For all the demands from talking heads that the US deploy military personnel to police tribal disputes along the borders of Turkey, Iraq and Syria, the real border crisis facing the US is happening in our own backyard.
Fact is, the situation in Mexico poses a far greater threat to American security. Our Southern neighbor is rapidly becoming a narco-state run by cartel drug lords.
On Monday, nine Americans — including six children — were ambushed and murdered in the Mexican border state of Sonora. Mexican news reports said the attack had all the hallmarks of an organized crime attack.
Last month, a cartel paramilitary force faced down Mexico’s own army following the arrest of Ovidio Guzman, a son of “El Chapo,” the notorious Sinaloa cartel kingpin who was convicted in US federal court and sentenced to life in prison last February.
Minutes after Guzman was captured, the Sinaloa cartel declared war and demanded his release. Less than four hours after the arrest, government forces surrendered. Mexican President Andrés Manuel López Obrador nonetheless declared afterward that his administration was “doing really well with our strategy” to counter cartel influence.
The violence throughout Mexico makes Chicago look like Stepford in comparison. Since 2007, nearly 275,000 people have been murdered. In 2018 alone, that number exceeded 33,000. Assassinations of government officials hit a record high, according to Justice in Mexico, which tracks violence there. Journalists who report unfavorably on cartel activities are regularly targeted for death.
None of this happens in a vacuum, which is why the failure of the Mexican government to deal with narco-violence, and the international drug trade that fuels it, threatens our own national security.
American deaths from overdoses on synthetic opioids like Fentanyl have skyrocketed over the last decade. Although the initial injection of Fentanyl into the US bloodstream came from China (via the US postal system), officials now say the majority of lab-created opioids smuggled into America come through Mexico.
The result has been an overdose epidemic that has destroyed lives, upended small communities and left countless individuals hopelessly addicted to a drug 50 times stronger than heroin and 100 times stronger than morphine.
In short, the collapse of Mexico doesn’t just endanger its own people. It also threatens the sovereignty and security of the US, as the violence, addiction and economic woes caused by the cartels refuse to remain within the borders of Latin America.
Beefed up barriers along the US-Mexico border are indisputably necessary — a nation that won’t defend its own borders will eventually cease to be a nation — but walls by themselves aren’t enough.

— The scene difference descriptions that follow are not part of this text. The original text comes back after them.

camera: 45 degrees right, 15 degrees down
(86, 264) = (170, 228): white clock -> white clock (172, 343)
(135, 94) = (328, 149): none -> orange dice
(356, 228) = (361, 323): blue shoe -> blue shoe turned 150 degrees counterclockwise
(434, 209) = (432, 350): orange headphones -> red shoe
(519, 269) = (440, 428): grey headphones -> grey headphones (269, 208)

Mexican officials must finally face down the druglords and eliminate their ability to operate with impunity. The military and police have to enforce zero-tolerance policies on corruption. In the US, prosecutors and regulators need to crack down on the financial institutions getting rich by laundering billions in drug money for cartel kingpins.
And our elected officials in Congress must get serious about securing our border to stop both drug- and human-trafficking.
John Daniel Davidson, a border expert, recently wrote in The Federalist that Mexico is “now on a trajectory to become a vast gangland governed more by warlordism than the state.”
“The last time this happened was a century ago, during the decade-long Mexican revolution, which eventually triggered the invasion and occupation of northern Mexico in 1916 by the US Army,” he noted. “Before it was over, US forces attacked and occupied Nogales, Sonora, in 1918, and Ciudad Juarez in 1919.”
While a modern invasion by US forces may not be imminent, it’s not unthinkable. Following the brutal murder of the nine Americans in Sonora, President Trump tweeted that America stood ready to help the Mexican government eradicate the cartel threat.
“This is the time for Mexico, with the help of the United States, to wage WAR on the drug cartels and wipe them off the face of the earth,” Trump wrote.
But it will take more than tweets to address the lawlessness that has not just plagued Mexico, but has directly fueled the illegal immigration, gang violence and drug problems now facing America.
Our elected leaders should spend more time and energy dealing with the dire security threats on the US-Mexico border and less time looking for new nations to invade or regimes to overthrow in the Middle East.